▶ [EXERCISE INSTRUCTIONS]
Return only the lines from the one containing "Role of constants" to the end of the material, with each one exactly as it appears.

**** DATA

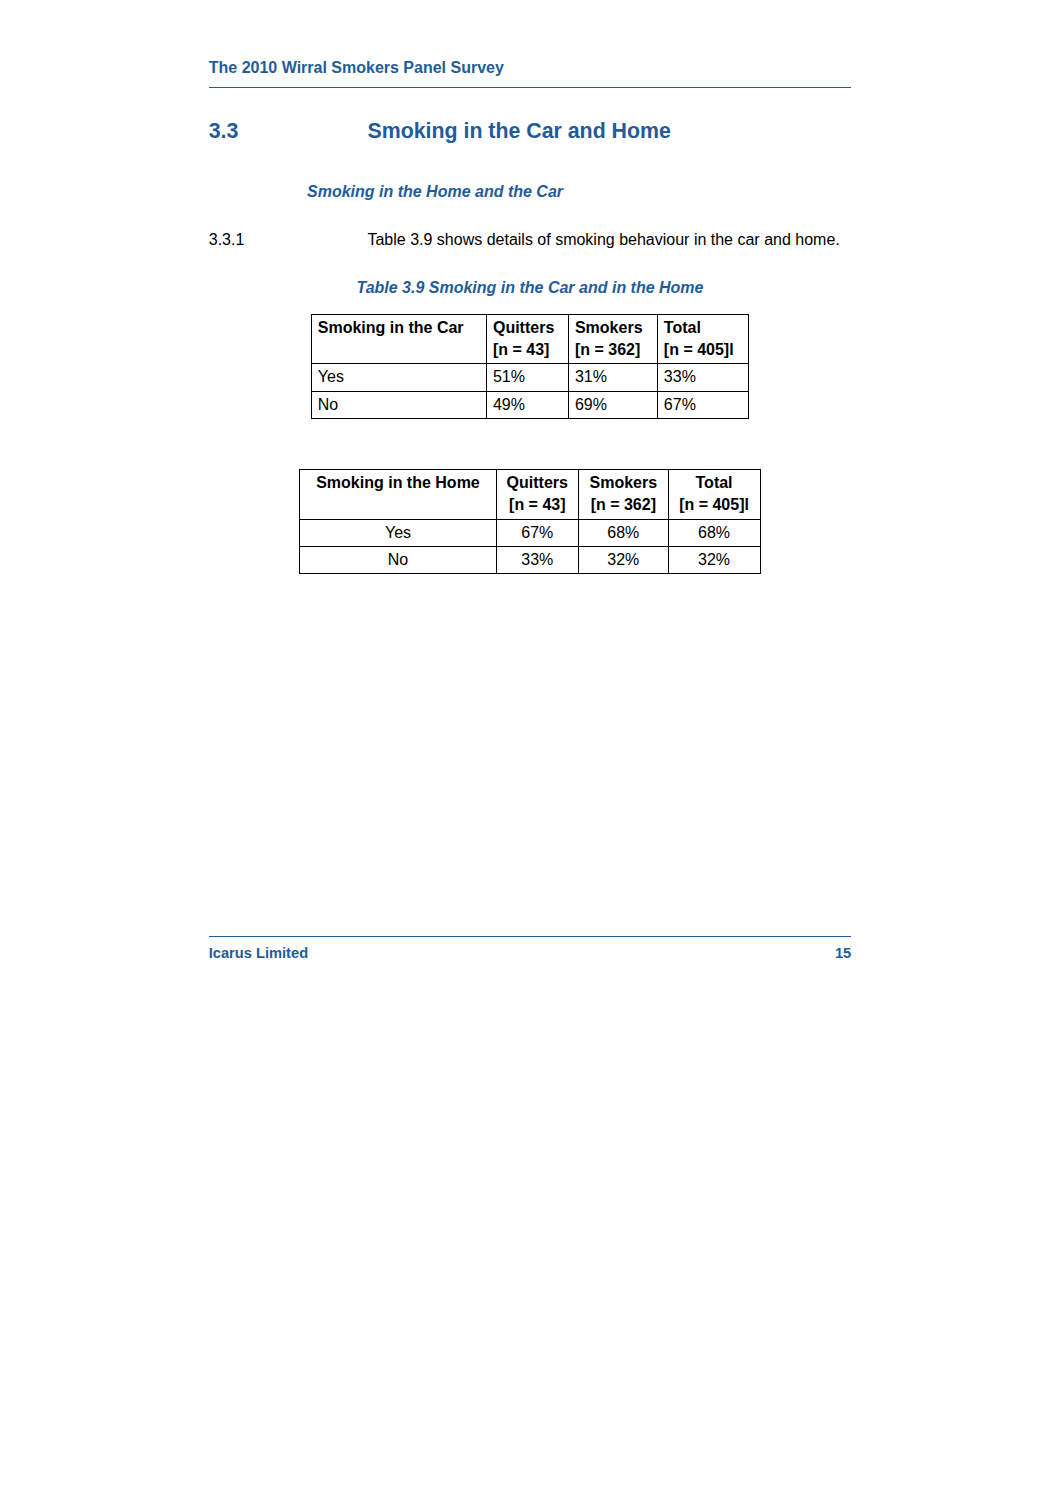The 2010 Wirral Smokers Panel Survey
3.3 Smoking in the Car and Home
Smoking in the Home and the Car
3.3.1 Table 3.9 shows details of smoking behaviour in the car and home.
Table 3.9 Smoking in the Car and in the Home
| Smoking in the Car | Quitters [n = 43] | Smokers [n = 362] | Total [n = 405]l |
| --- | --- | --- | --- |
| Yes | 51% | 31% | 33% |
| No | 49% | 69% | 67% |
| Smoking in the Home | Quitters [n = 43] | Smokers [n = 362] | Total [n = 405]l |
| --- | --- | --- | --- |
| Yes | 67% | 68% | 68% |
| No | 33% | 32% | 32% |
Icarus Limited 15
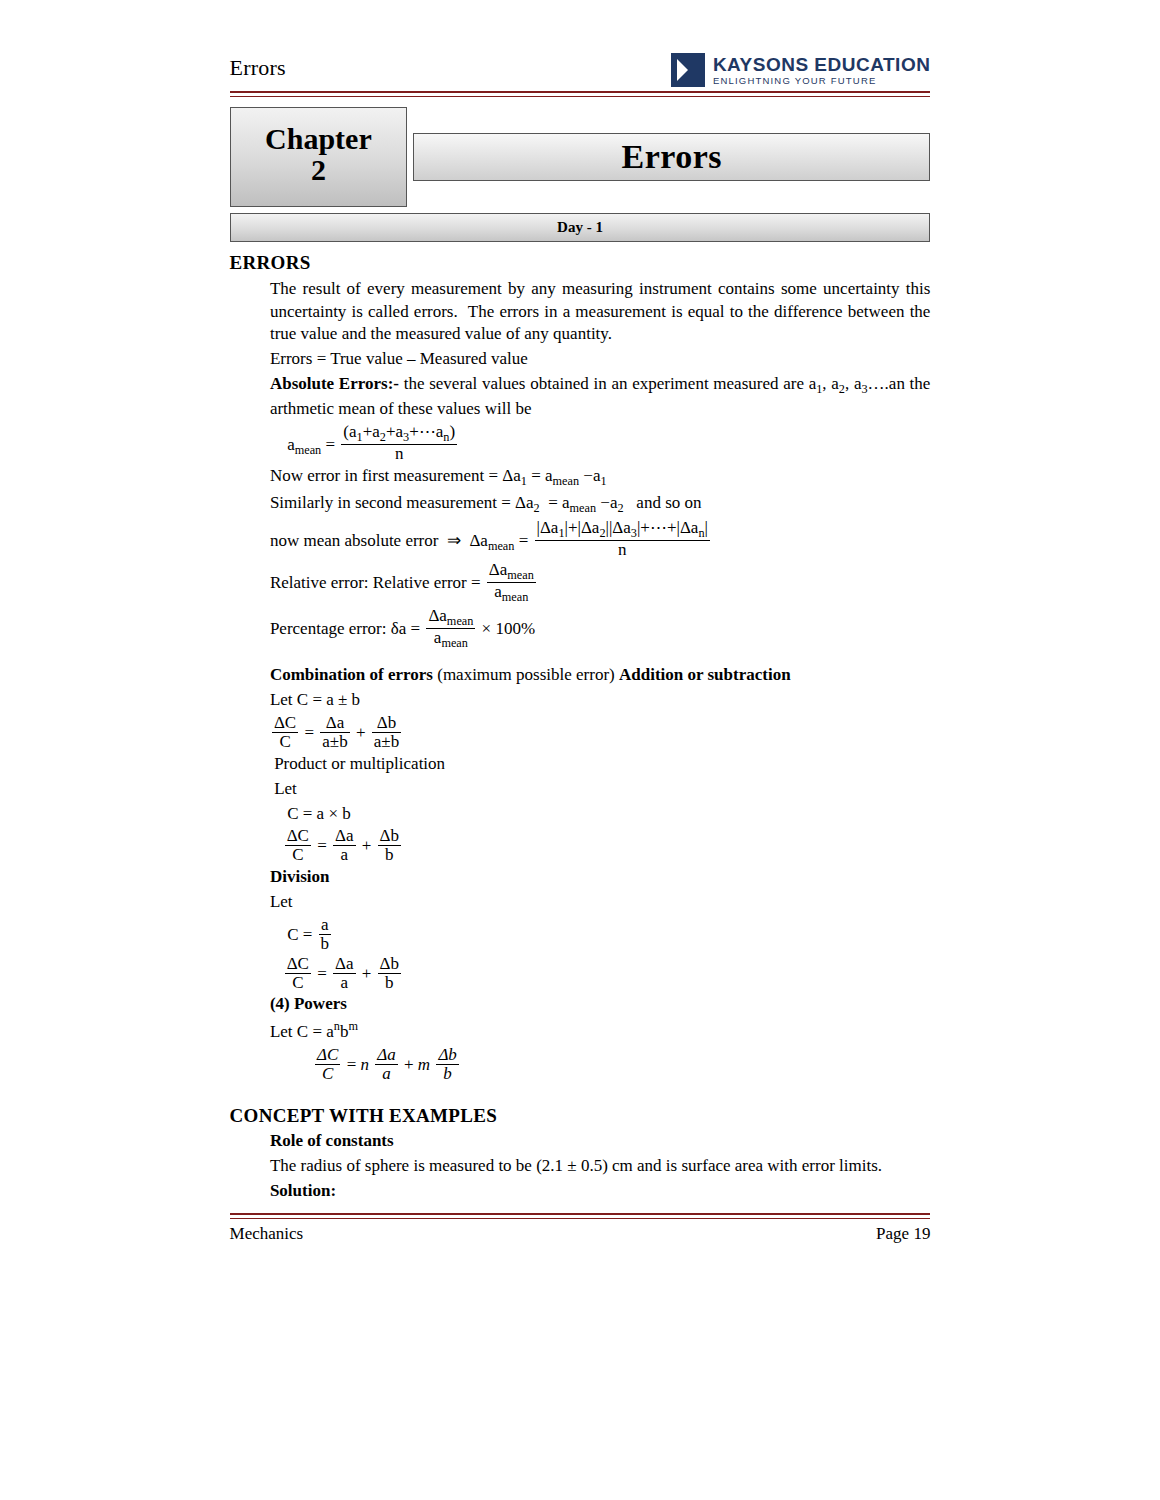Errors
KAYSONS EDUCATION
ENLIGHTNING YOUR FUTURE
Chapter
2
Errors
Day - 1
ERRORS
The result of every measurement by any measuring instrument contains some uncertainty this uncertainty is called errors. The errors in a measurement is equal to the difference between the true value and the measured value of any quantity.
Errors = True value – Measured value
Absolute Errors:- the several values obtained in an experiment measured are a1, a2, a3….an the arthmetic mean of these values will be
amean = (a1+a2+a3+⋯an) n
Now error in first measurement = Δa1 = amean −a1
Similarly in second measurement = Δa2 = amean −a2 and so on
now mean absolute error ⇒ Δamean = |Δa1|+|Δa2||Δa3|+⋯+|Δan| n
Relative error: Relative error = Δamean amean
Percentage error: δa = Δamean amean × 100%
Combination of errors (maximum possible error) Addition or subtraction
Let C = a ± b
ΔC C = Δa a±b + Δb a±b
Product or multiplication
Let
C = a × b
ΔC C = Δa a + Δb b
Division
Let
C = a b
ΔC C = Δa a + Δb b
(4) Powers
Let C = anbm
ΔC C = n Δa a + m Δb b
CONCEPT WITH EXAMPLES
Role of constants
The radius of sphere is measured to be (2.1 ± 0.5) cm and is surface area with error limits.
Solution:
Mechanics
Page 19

********

▶ [TASK RESPONSE]
Role of constants
The radius of sphere is measured to be (2.1 ± 0.5) cm and is surface area with error limits.
Solution:
Mechanics
Page 19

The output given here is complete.